Fast forward to a few months ago– a dinner conversation about how the house spends money starts to get heated, and I proceed to cry and have a full-on anxiety attack. My housemates pause the argument to check in on me, and I start to panic even more, feeling like I am selfish for diverting attention away from the issue at hand, and towards my own feelings. They reassure me that they are shifting focus to me because they care about me, and want to understand why I am reacting in the way that I am. The conversation moves on, but that night I come to realize several things. I had been refraining from asking for things from my housemates, whether it was for us to buy a fruit other than bananas, apples, or oranges, or to make sure to lock my car after they borrowed it. As a result, I had begun to resent my housemates for the ways in which I was unsatisfied, despite the fact that I had not made my feelings known to them. I thought I was being kind and making things easier for everyone, but in reality the suppression of my feelings was harmful not only to me, but to my housemates.

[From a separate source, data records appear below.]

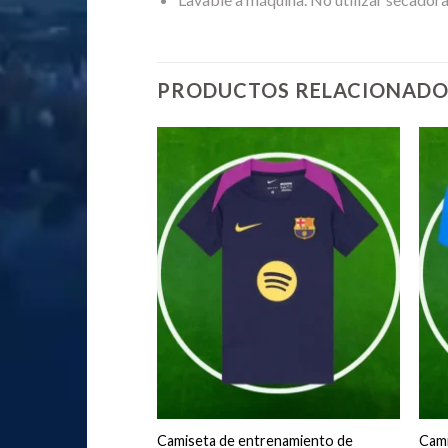
PRODUCTOS RELACIONADO
co de Madrid Primera
Camiseta de entrenamiento de
Cami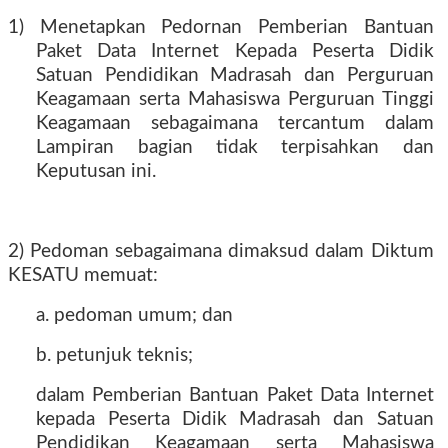
1) Menetapkan Pedornan Pemberian Bantuan
Paket Data Internet Kepada Peserta Didik
Satuan Pendidikan Madrasah dan Perguruan
Keagamaan serta Mahasiswa Perguruan Tinggi
Keagamaan sebagaimana tercantum dalam
Lampiran bagian tidak terpisahkan dan
Keputusan ini.
2) Pedoman sebagaimana dimaksud dalam Diktum
KESATU memuat:
a. pedoman umum; dan
b. petunjuk teknis;
dalam Pemberian Bantuan Paket Data Internet
kepada Peserta Didik Madrasah dan Satuan
Pendidikan Keagamaan serta Mahasiswa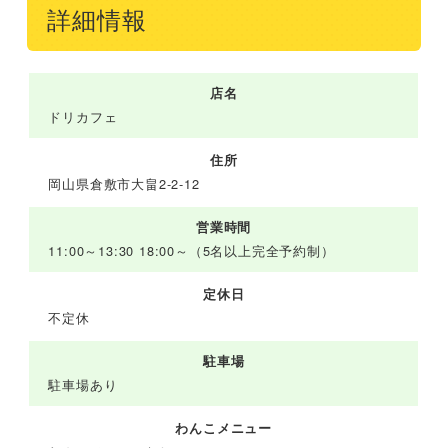
詳細情報
店名
ドリカフェ
住所
岡山県倉敷市大畠2-2-12
営業時間
11:00～13:30 18:00～（5名以上完全予約制）
定休日
不定休
駐車場
駐車場あり
わんこメニュー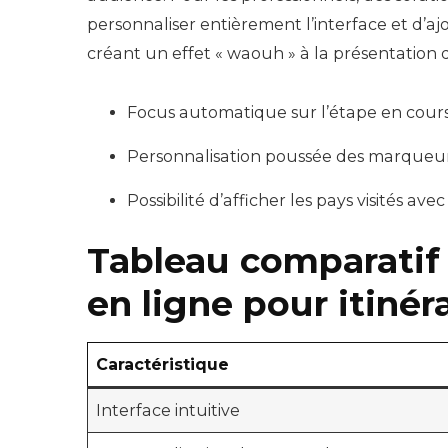
personnaliser entièrement l’interface et d’aj
créant un effet « waouh » à la présentation d
Focus automatique sur l’étape en cours
Personnalisation poussée des marqueurs 
Possibilité d’afficher les pays visités ave
Tableau comparatif 
en ligne pour itinér
Caractéristique
Interface intuitive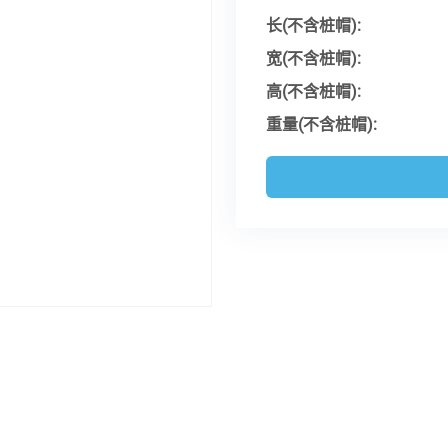
长(不含桩帽):
宽(不含桩帽):
高(不含桩帽):
重量(不含桩帽):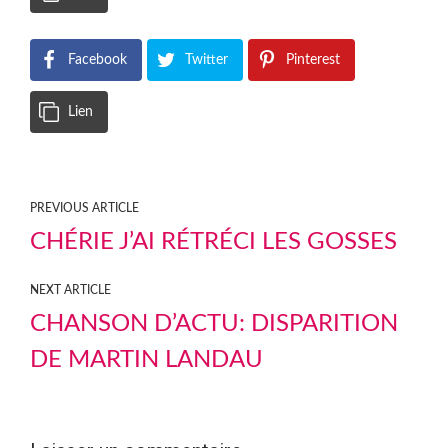
Facebook
Twitter
Pinterest
Lien
PREVIOUS ARTICLE
CHÉRIE J’AI RÉTRÉCI LES GOSSES
NEXT ARTICLE
CHANSON D’ACTU: DISPARITION
DE MARTIN LANDAU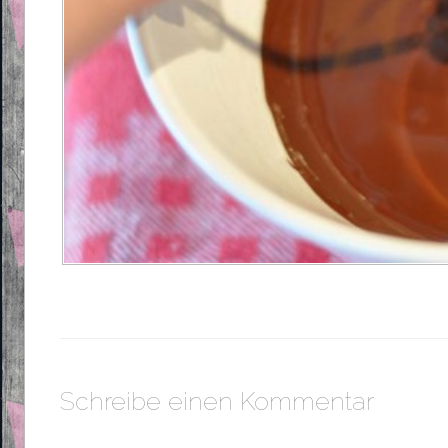
Schreibe einen Kommentar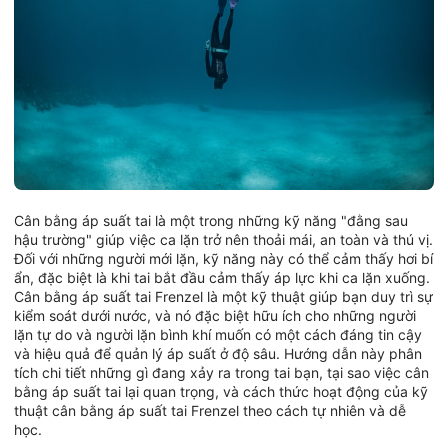
Cân bằng áp suất tai là một trong những kỹ năng "đằng sau
hậu trường" giúp việc ca lặn trở nên thoải mái, an toàn và thú vị.
Đối với những người mới lặn, kỹ năng này có thể cảm thấy hơi bí
ẩn, đặc biệt là khi tai bắt đầu cảm thấy áp lực khi ca lặn xuống.
Cân bằng áp suất tai Frenzel là một kỹ thuật giúp bạn duy trì sự
kiểm soát dưới nước, và nó đặc biệt hữu ích cho những người
lặn tự do và người lặn bình khí muốn có một cách đáng tin cậy
và hiệu quả để quản lý áp suất ở độ sâu. Hướng dẫn này phân
tích chi tiết những gì đang xảy ra trong tai bạn, tại sao việc cân
bằng áp suất tai lại quan trọng, và cách thức hoạt động của kỹ
thuật cân bằng áp suất tai Frenzel theo cách tự nhiên và dễ
học.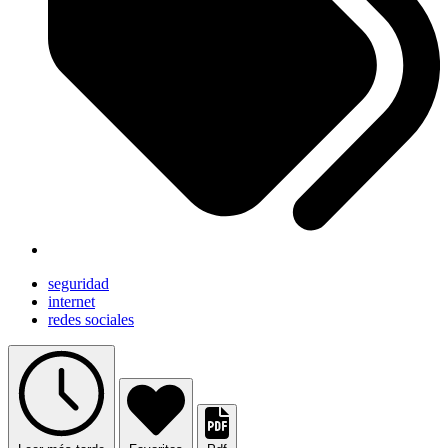
seguridad
internet
redes sociales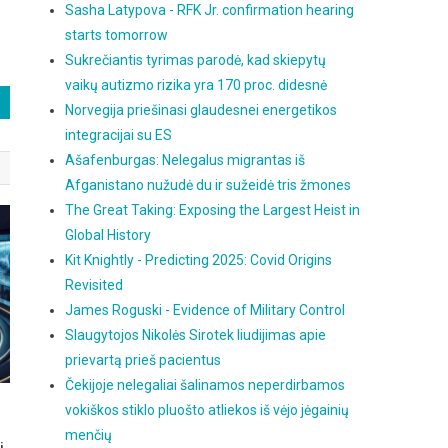
Sasha Latypova - RFK Jr. confirmation hearing
starts tomorrow
Sukrečiantis tyrimas parodė, kad skiepytų
vaikų autizmo rizika yra 170 proc. didesnė
Norvegija priešinasi glaudesnei energetikos
integracijai su ES
Ašafenburgas: Nelegalus migrantas iš
Afganistano nužudė du ir sužeidė tris žmones
The Great Taking: Exposing the Largest Heist in
Global History
Kit Knightly - Predicting 2025: Covid Origins
Revisited
James Roguski - Evidence of Military Control
Slaugytojos Nikolės Sirotek liudijimas apie
prievartą prieš pacientus
Čekijoje nelegaliai šalinamos neperdirbamos
vokiškos stiklo pluošto atliekos iš vėjo jėgainių
menčių
i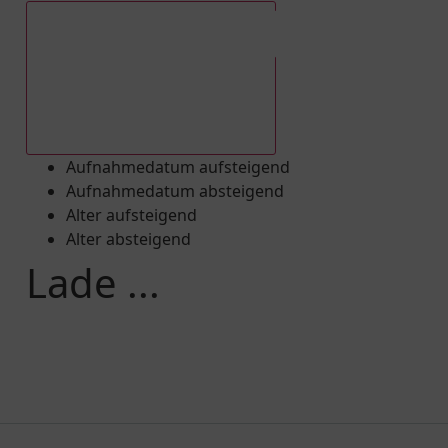
Aufnahmedatum absteigend
Aufnahmedatum aufsteigend
Aufnahmedatum absteigend
Alter aufsteigend
Alter absteigend
Lade ...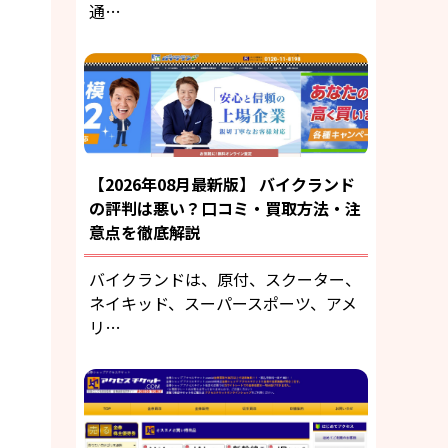
通…
【2026年08月最新版】 バイクランド
の評判は悪い？口コミ・買取方法・注
意点を徹底解説
バイクランドは、原付、スクーター、
ネイキッド、スーパースポーツ、アメ
リ…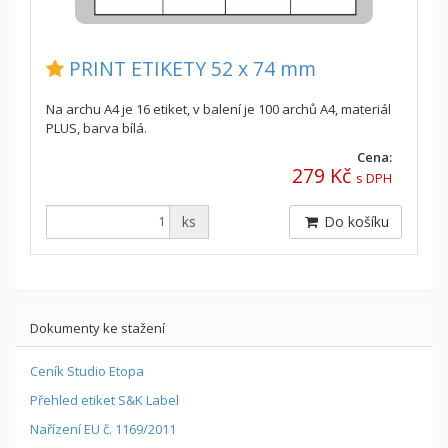
PRINT ETIKETY 52 x 74 mm
Na archu A4 je 16 etiket, v balení je 100 archů A4, materiál
PLUS, barva bílá.
Cena:
279 Kč
s DPH
ks
Do košíku
Dokumenty ke stažení
Ceník Studio Etopa
Přehled etiket S&K Label
Nařízení EU č. 1169/2011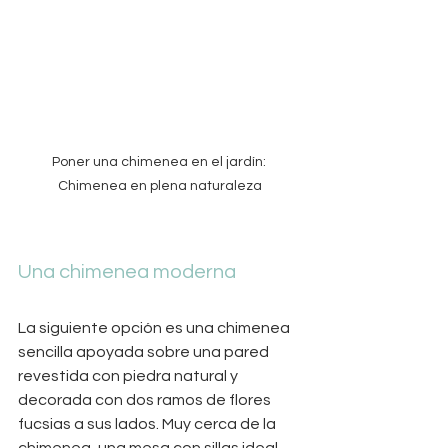
Poner una chimenea en el jardín: 
Chimenea en plena naturaleza
Una chimenea moderna
La siguiente opción es una chimenea 
sencilla apoyada sobre una pared 
revestida con piedra natural y 
decorada con dos ramos de flores 
fucsias a sus lados. Muy cerca de la 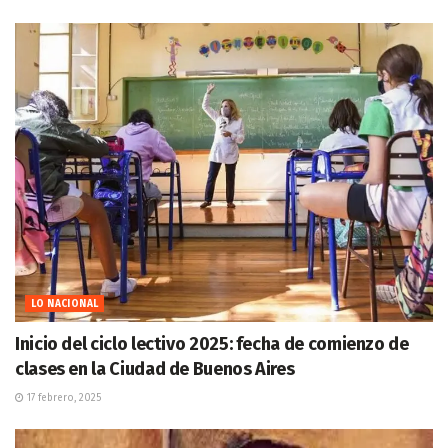
LO NACIONAL
Inicio del ciclo lectivo 2025: fecha de comienzo de
clases en la Ciudad de Buenos Aires
17 febrero, 2025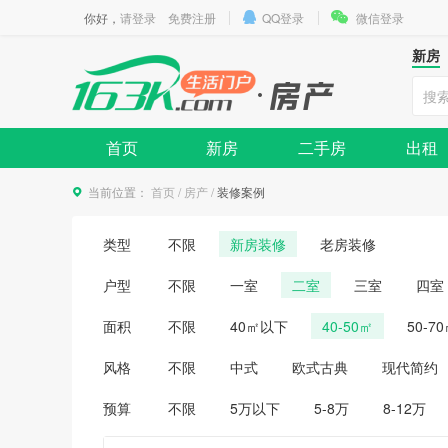
你好，
请登录
免费注册
QQ登录
微信登录
新房
首页
新房
二手房
出租
当前位置：
首页
/
房产
/
装修案例
类型
不限
新房装修
老房装修
户型
不限
一室
二室
三室
四室
面积
不限
40㎡以下
40-50㎡
50-7
风格
不限
中式
欧式古典
现代简约
预算
不限
5万以下
5-8万
8-12万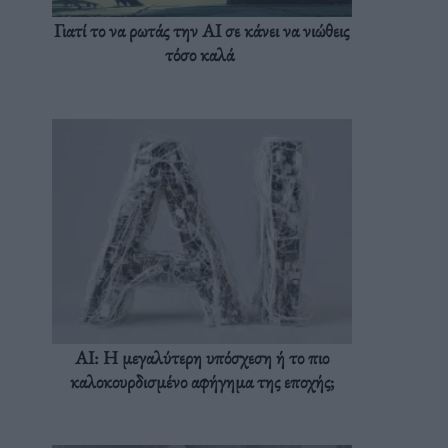
Γιατί το να ρωτάς την AI σε κάνει να νιώθεις
τόσο καλά
AI: Η μεγαλύτερη υπόσχεση ή το πιο
καλοκουρδισμένο αφήγημα της εποχής;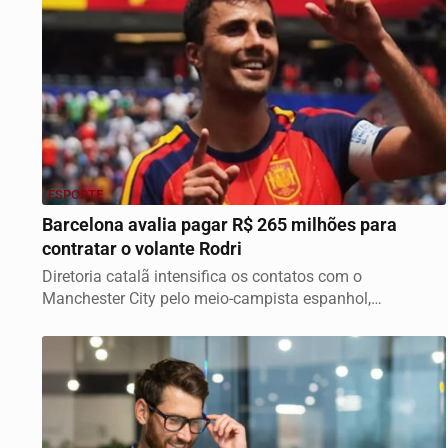
ESPORTE
Barcelona avalia pagar R$ 265 milhões para
contratar o volante Rodri
Diretoria catalã intensifica os contatos com o
Manchester City pelo meio-campista espanhol,
apontado...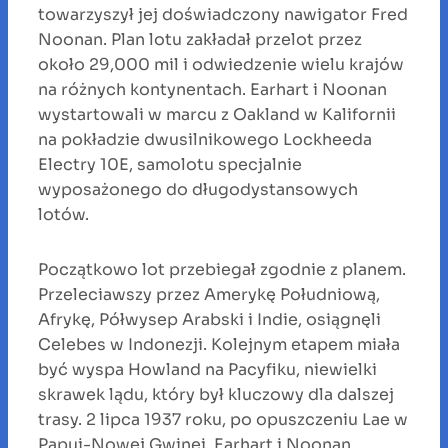
towarzyszył jej doświadczony nawigator Fred
Noonan. Plan lotu zakładał przelot przez
około 29,000 mil i odwiedzenie wielu krajów
na różnych kontynentach. Earhart i Noonan
wystartowali w marcu z Oakland w Kalifornii
na pokładzie dwusilnikowego Lockheeda
Electry 10E, samolotu specjalnie
wyposażonego do długodystansowych
lotów.
Początkowo lot przebiegał zgodnie z planem.
Przeleciawszy przez Amerykę Południową,
Afrykę, Półwysep Arabski i Indie, osiągnęli
Celebes w Indonezji. Kolejnym etapem miała
być wyspa Howland na Pacyfiku, niewielki
skrawek lądu, który był kluczowy dla dalszej
trasy. 2 lipca 1937 roku, po opuszczeniu Lae w
Papui-Nowej Gwinei, Earhart i Noonan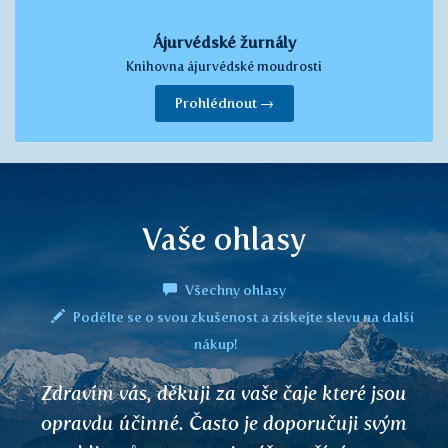
Ájurvédské žurnály
Knihovna ájurvédské moudrosti
Prohlédnout →
Vaše ohlasy
Všechny ohlasy
Podělte se o svou zkušenost a získejte slevu na další
nákup!
V posledních 10 letech jsem trpěl
ochromujícími bolestmi kloubů, částečně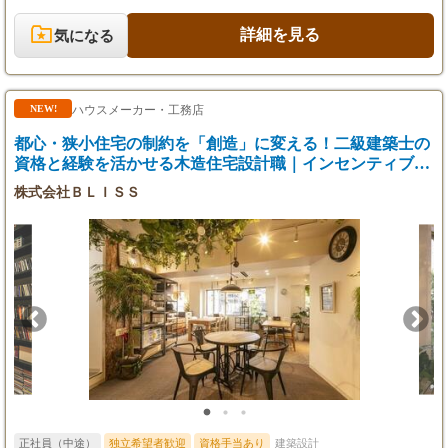
約束します。
事は始まります。 ■具体的な業務内容 ・新規案件のヒアリング、
・賞与：年1回（3月）
プランニング、プレゼンテーション ・実施設計、およびクライア
詳細を見る
気になる
※昨年度、最も活躍した社員の賞与は100万
ントとの各種打ち合わせ ・設計アシスタントのマネジメント、育
円以上でした。あなたの頑張りを正当に評価し
成 ・（第二新卒の方は、まず一連の業務を学び、将来のリーダー
ます。
を目指していただきます） 少数精鋭のチームだからこそ、大きな
裁量を持ってプロジェクトを動かす手応えと、自らのアイデアが
ハウスメーカー・工務店
NEW!
【給与モデル】
形になる喜びをダイレクトに感じられます。 ■使用ソフト ARCHI
・年収460万円／26歳（新卒入社5年目）
CAD, Jw_cad, Adobe Illustrator, Adobe Photoshop, Excel, PowerPoint,
都心・狭小住宅の制約を「創造」に変える！二級建築士の
・年収250万円／24歳（新卒入社2年目）
Word
資格と経験を活かせる木造住宅設計職｜インセンティブで
高収入を実現
株式会社ＢＬＩＳＳ
正社員（中途）
独立希望者歓迎
資格手当あり
建築設計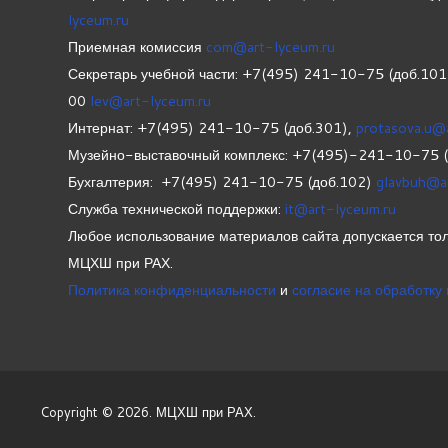
lyceum.ru
Приемная комиссия
com@art-lyceum.ru
Секретарь учебной части: +7(495) 241-10-75 (доб.10
00
lev@art-lyceum.ru
Интернат: +7(495) 241-10-75 (доб.301),
protasova.u@
Музейно-выставочный комплекс: +7(495)-241-10-75 
Бухгалтерия: +7(495) 241-10-75 (доб.102)
glavbuh@a
Служба технической поддержки:
it@art-lyceum.ru
Любое использование материалов сайта допускается тол
МЦХШ при РАХ.
Политика конфиденциальности
и
согласие на обработку
Copyright © 2026. МЦХШ при РАХ.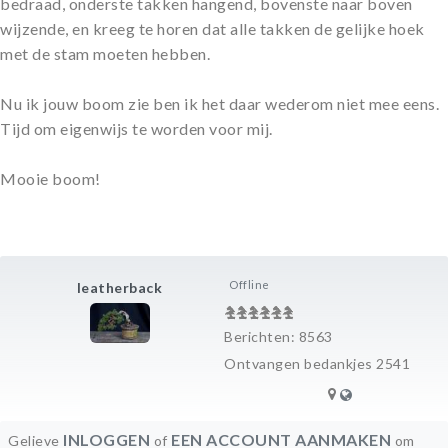
bedraad, onderste takken hangend, bovenste naar boven
wijzende, en kreeg te horen dat alle takken de gelijke hoek
met de stam moeten hebben.
Nu ik jouw boom zie ben ik het daar wederom niet mee eens.
Tijd om eigenwijs te worden voor mij.
Mooie boom!
Offline
leatherback
Berichten: 8563
Ontvangen bedankjes 2541
INLOGGEN
EEN ACCOUNT AANMAKEN
Gelieve
of
om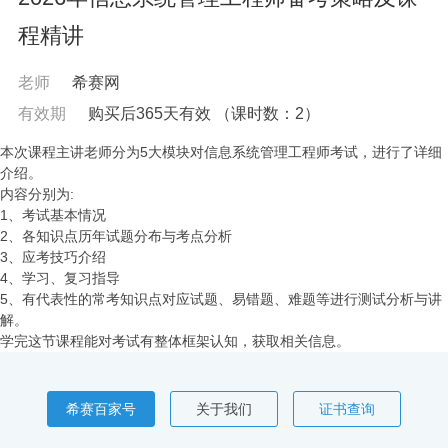
程精讲
老师
希赛网
有效期
购买后365天有效
（课时数：
2
）
本次课程主讲老师分为5大模块对信息系统管理工程师考试，进行了详细
介绍。
内容分别为:
1、考试基本情况
2、各知识点历年试题分布与考点分析
3、应考技巧介绍
4、学习、复习指导
5、有代表性的常考知识点对应试题、易错题、难题等进行测试分析与讲
解。
学完这节课程能对考试有整体框架认知，获取相关信息。
希赛百家号
关于我们
证书查询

I have learned so much about self-advocacy this year from the people around me. I am perpetually in awe of how both Emlyn and Corban are able to assert their needs and boundaries, even when it is uncomfortable to do so, and I am so, SO grateful for how they encourage me to do the same for myself. When I make a request, I know that it will be treated with respect and taken seriously, even if my request can not be met for whatever reason. When they sense that I am not being completely forthright with my feelings, they gently probe. The two of them have been the highlight of this year for me, and I love and trust them so very much. Likewise, my supervisor at my partner organization, Julie, represents so many things that I have always feared being perceived as– direct, assertive, outspoken, etc.–, but those are some of the very things that I value most about her as a supervisor (alongside her passion, intelligence, drive, and many other qualities– l just love Julie). I never question where I stand with her, I am amazed by how much she is able to take on in any given week, and it is always apparent how much she cares about the young people we serve, and that the services we provide for them are the best that they can be. Her directness is not at all at odds with her compassion, and in fact complements it.
Of course, I will probably never be a person that could be described as “direct” or “assertive”– it’s just not who I am, and that’s okay! But the extremely agreeable and passive disposition I created for myself is not genuine, either; rather, it was constructed out of fear and shame. One of the many gifts this year has given me is the opportunity to start deconstructing that front and build a new, more honest expression of myself in its place, with new friends and mentors to help me through that process of becoming.